Once everything is migrated, sunset the old system:

// Retirement checklist:
// 1. All traffic routed to new system
// 2. All data migrated and validated
// 3. All fallback routes removed from facade
// 4. Legacy system can be powered off
// 5. Monitor for issues for 2 weeks
// 6. Archive databases, turn off servers

// Timeline:
// Week 1: Stop accepting new connections to legacy
legacySystemClient.deprecate()

// Week 2: Monitor error rates in new system
// If spikes: (would be too late, should have caught earlier with shadow mode)

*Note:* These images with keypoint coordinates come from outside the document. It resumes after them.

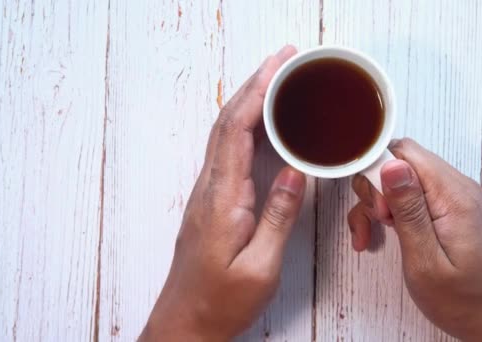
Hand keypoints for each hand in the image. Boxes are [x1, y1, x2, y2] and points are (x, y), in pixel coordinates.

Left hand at [139, 46, 304, 341]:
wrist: (186, 322)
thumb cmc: (221, 301)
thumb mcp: (259, 265)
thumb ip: (278, 216)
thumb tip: (295, 171)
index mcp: (222, 200)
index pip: (237, 131)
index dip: (258, 94)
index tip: (280, 67)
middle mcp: (210, 188)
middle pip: (228, 121)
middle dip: (255, 84)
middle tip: (283, 58)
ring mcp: (209, 193)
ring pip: (225, 132)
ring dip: (248, 100)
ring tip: (275, 77)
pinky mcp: (213, 201)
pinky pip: (227, 150)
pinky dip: (245, 124)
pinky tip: (260, 121)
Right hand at [349, 138, 481, 340]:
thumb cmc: (460, 299)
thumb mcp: (425, 260)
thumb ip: (409, 211)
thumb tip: (391, 165)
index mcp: (453, 195)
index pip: (404, 152)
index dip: (379, 175)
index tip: (378, 212)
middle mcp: (454, 186)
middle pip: (398, 161)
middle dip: (375, 191)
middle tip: (378, 225)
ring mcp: (450, 195)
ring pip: (397, 178)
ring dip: (376, 204)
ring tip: (372, 236)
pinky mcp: (444, 206)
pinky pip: (407, 194)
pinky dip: (387, 212)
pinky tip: (379, 234)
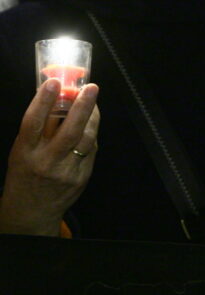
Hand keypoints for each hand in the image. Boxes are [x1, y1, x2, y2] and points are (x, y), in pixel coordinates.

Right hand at [0, 79, 99, 235]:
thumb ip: (38, 129)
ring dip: (93, 116)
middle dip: (82, 106)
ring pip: (86, 138)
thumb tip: (56, 98)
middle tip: (91, 87)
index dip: (43, 101)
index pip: (33, 123)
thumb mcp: (21, 152)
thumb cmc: (24, 175)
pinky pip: (91, 149)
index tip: (54, 82)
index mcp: (25, 153)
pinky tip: (90, 124)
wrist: (31, 212)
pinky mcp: (82, 177)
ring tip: (92, 100)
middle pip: (69, 130)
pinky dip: (92, 134)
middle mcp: (46, 161)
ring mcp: (66, 171)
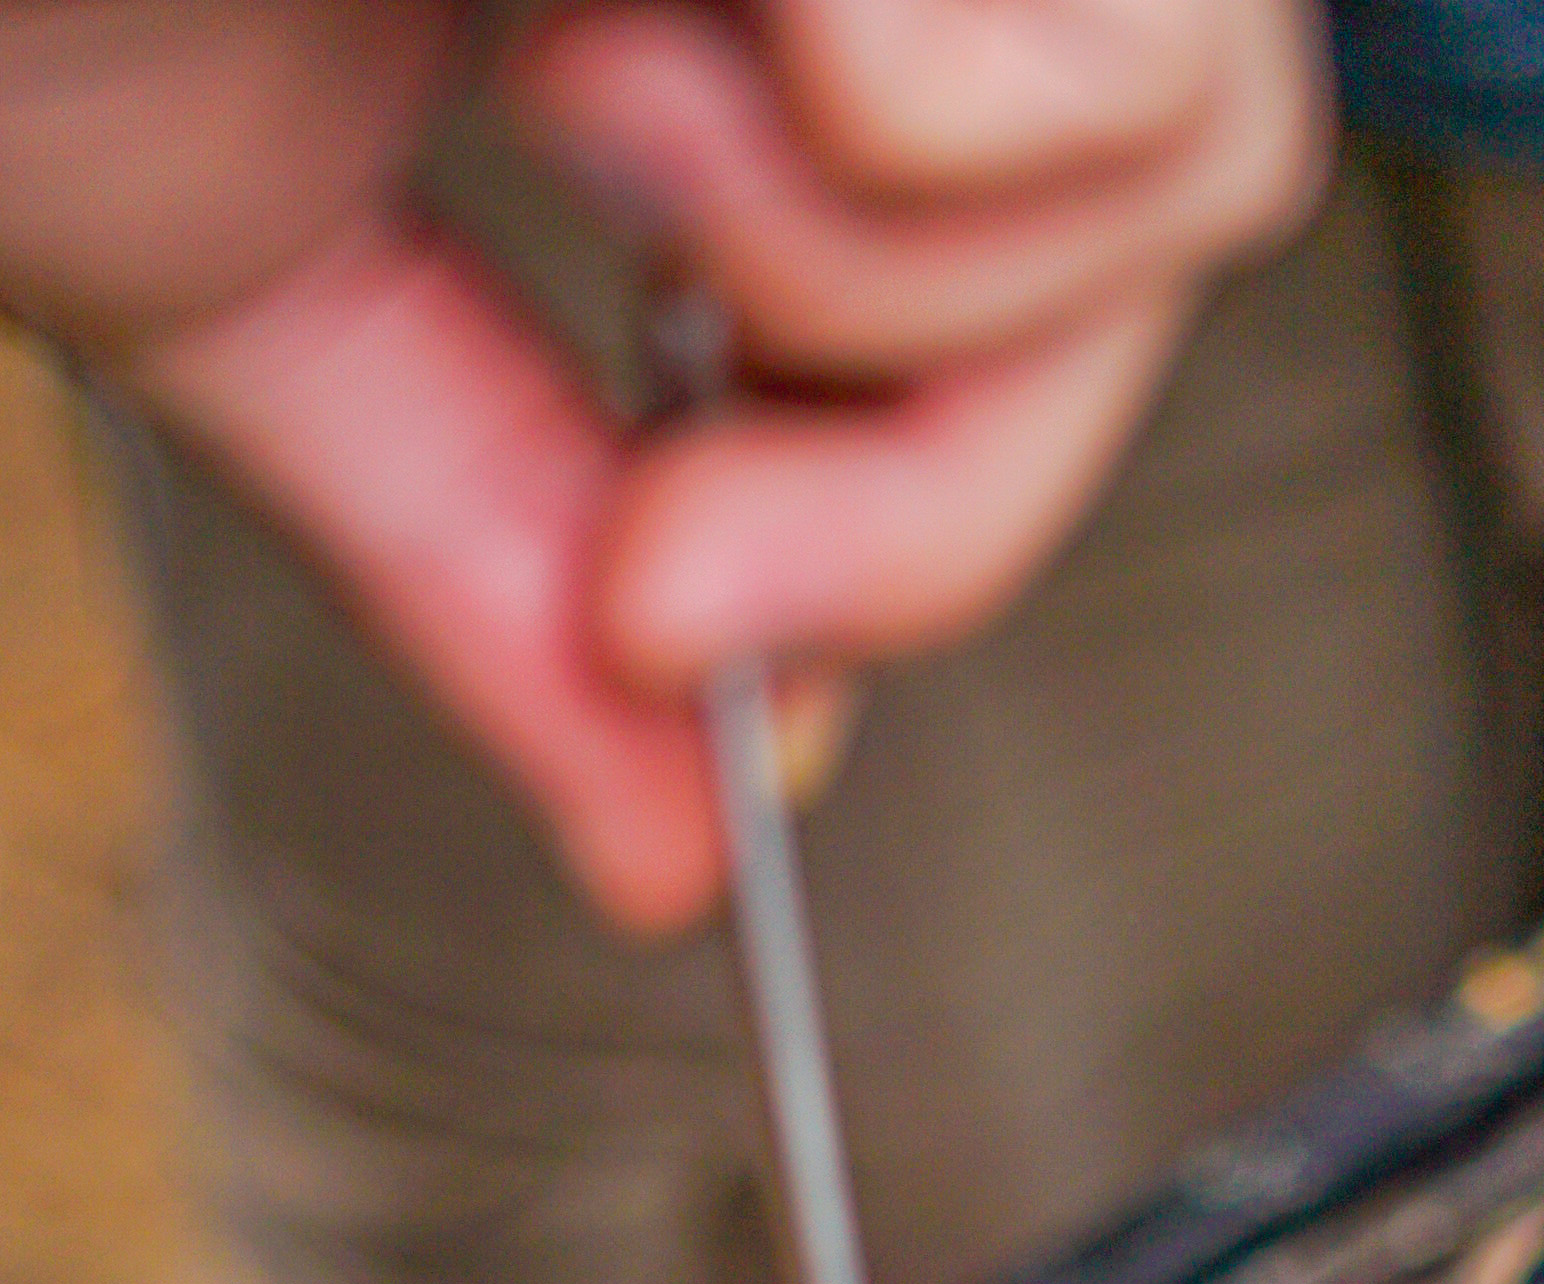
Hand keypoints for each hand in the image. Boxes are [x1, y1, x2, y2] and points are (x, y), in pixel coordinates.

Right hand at [0, 0, 1329, 927]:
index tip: (684, 634)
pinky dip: (912, 111)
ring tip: (582, 95)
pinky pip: (1132, 42)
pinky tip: (608, 18)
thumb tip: (671, 853)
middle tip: (653, 490)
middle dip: (935, 456)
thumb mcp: (246, 269)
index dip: (937, 503)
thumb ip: (480, 544)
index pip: (1062, 242)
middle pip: (1197, 197)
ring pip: (1210, 124)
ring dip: (889, 260)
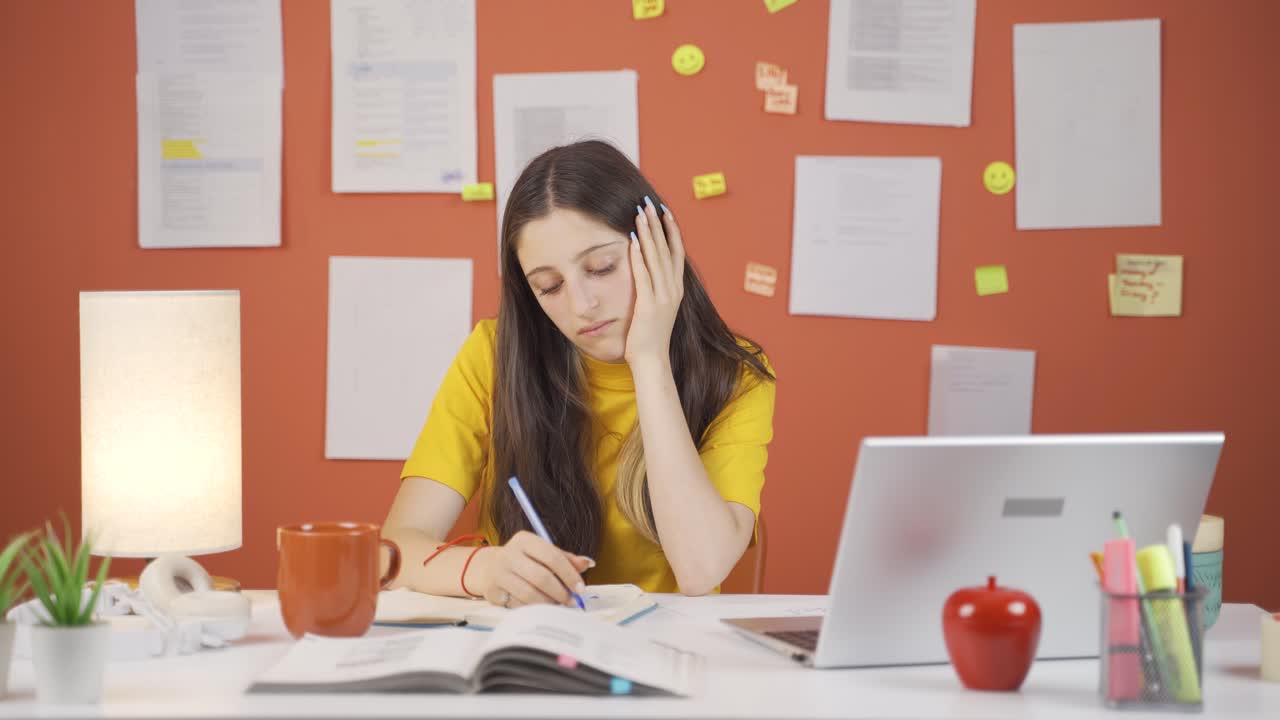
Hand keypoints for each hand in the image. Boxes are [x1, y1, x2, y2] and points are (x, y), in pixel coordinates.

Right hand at [470, 531, 592, 607]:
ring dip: (548, 603)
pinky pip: (518, 605)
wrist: (488, 568)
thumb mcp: (542, 553)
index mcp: (525, 540)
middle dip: (560, 592)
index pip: (552, 556)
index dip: (569, 574)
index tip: (580, 589)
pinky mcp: (492, 591)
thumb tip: (588, 563)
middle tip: (570, 602)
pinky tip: (539, 607)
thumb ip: (565, 558)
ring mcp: (498, 573)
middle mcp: (509, 554)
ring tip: (557, 605)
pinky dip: (532, 608)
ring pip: (529, 594)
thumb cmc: (523, 560)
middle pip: (541, 577)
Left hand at [625, 197, 685, 366]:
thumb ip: (656, 289)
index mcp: (676, 288)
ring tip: (640, 213)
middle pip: (667, 249)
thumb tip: (649, 273)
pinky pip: (644, 275)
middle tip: (649, 203)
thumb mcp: (657, 308)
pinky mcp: (649, 305)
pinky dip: (639, 256)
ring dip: (648, 234)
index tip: (664, 211)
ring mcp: (663, 297)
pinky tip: (632, 240)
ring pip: (656, 258)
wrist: (652, 361)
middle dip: (658, 224)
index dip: (671, 230)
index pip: (676, 252)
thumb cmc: (650, 336)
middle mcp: (673, 289)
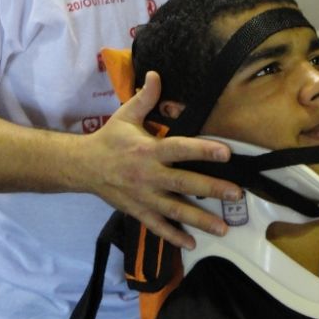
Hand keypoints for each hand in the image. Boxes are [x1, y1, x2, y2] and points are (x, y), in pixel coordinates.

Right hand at [84, 72, 241, 249]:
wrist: (82, 167)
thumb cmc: (109, 139)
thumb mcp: (125, 116)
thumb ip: (145, 97)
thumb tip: (156, 74)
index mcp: (148, 150)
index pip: (180, 149)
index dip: (204, 150)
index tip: (226, 152)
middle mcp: (149, 175)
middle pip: (184, 184)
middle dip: (212, 189)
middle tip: (237, 193)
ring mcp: (144, 197)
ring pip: (175, 211)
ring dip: (200, 220)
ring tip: (223, 227)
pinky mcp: (138, 211)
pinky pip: (158, 226)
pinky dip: (174, 237)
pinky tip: (191, 244)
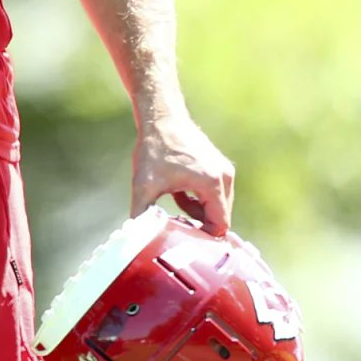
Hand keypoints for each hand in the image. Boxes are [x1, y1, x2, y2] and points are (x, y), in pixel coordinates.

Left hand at [132, 112, 234, 235]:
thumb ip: (142, 214)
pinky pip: (213, 194)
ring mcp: (223, 170)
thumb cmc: (154, 148)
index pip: (220, 225)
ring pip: (217, 206)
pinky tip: (178, 196)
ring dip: (197, 212)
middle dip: (200, 226)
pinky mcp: (218, 166)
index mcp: (212, 183)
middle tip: (176, 230)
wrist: (161, 117)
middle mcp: (224, 177)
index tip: (186, 243)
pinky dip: (198, 200)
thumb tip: (136, 238)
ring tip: (174, 211)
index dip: (205, 238)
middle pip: (220, 217)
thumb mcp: (143, 185)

// Week 3: Power off legacy
const legacyServer = spawn('docker', ['stop', 'legacy-system'])

// Week 4: Archive data for compliance/audit
async function archiveLegacyData() {
  const databases = ['orders', 'users', 'products']

  for (const db of databases) {
    // Dump database to cold storage
    await s3.putObject({
      Bucket: 'legacy-system-archive',
      Key: `${db}-${Date.now()}.sql.gz`,
      Body: await dumpDatabase(db)
    })

    // Keep for 7 years for audit
  }
}

Checklist

  • Facade (proxy/router) in place routing requests
  • Feature flags control traffic percentage to new system
  • Dual-write implemented for data consistency
  • Shadow mode running to catch differences
  • Comparison results monitored for discrepancies
  • Migration order planned: low-coupling features first
  • Rollback strategy defined with automatic triggers
  • Metrics collected: which system handling what percentage
  • Error budgets respected: new system reliability proven before full cutover
  • Legacy system deprecation plan documented

Conclusion

The Strangler Fig pattern is powerful because it's low-risk. You never bet everything on the new system. You prove it works piece by piece, incrementally replacing the old while having a fallback at every step. Most legacy migrations fail because they try to do everything at once. This pattern makes big rewrites safe.